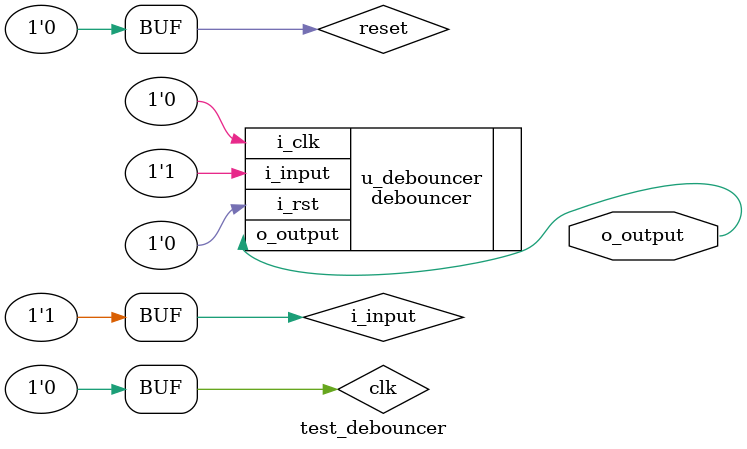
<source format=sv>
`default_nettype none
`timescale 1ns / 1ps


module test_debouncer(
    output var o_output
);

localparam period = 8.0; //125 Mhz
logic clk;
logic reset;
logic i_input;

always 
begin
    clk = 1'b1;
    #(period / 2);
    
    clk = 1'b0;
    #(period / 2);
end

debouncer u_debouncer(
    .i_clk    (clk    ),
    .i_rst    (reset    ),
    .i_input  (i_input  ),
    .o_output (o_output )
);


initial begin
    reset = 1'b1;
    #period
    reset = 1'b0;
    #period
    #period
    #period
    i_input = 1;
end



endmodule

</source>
^^^^
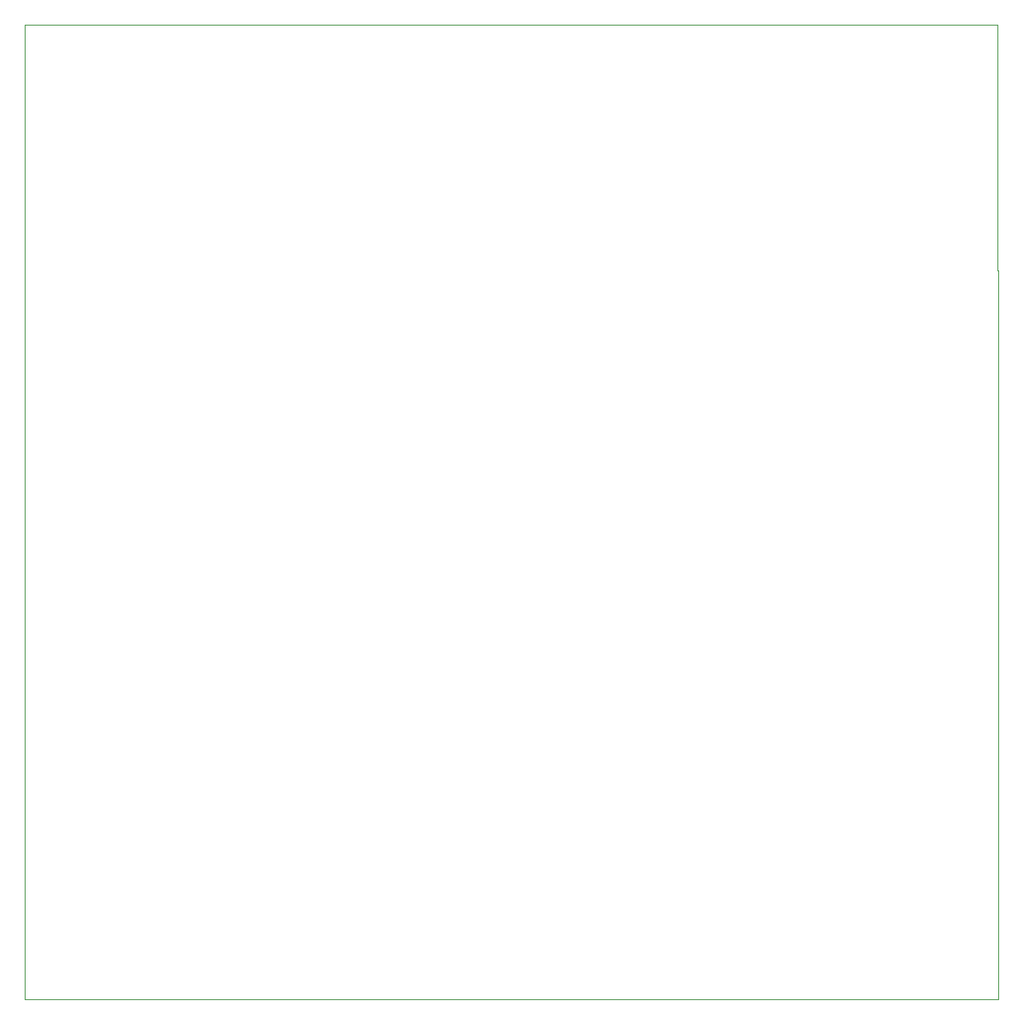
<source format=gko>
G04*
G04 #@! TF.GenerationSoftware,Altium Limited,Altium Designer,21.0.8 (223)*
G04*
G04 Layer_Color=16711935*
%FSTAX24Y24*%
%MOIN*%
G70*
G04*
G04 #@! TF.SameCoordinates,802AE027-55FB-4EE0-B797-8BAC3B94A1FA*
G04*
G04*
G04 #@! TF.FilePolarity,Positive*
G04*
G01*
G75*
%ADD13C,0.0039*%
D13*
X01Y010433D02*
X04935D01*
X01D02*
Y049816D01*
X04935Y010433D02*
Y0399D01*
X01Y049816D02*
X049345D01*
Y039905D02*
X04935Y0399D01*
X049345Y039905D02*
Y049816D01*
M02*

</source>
^^^^
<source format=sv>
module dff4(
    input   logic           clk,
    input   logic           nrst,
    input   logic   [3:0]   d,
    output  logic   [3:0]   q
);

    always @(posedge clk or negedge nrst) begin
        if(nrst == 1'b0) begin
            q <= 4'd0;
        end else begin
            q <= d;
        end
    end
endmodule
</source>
^^^^
● **WHAT YOU SHOULD DO**:
Among the lines of the data, which ones contain the word "logic"? Show them.

● **EXPECTED OUTPUT**:
logic clk;
logic reset;
logic i_input;
    input   logic           clk,
    input   logic           nrst,
    input   logic   [3:0]   d,
    output  logic   [3:0]   q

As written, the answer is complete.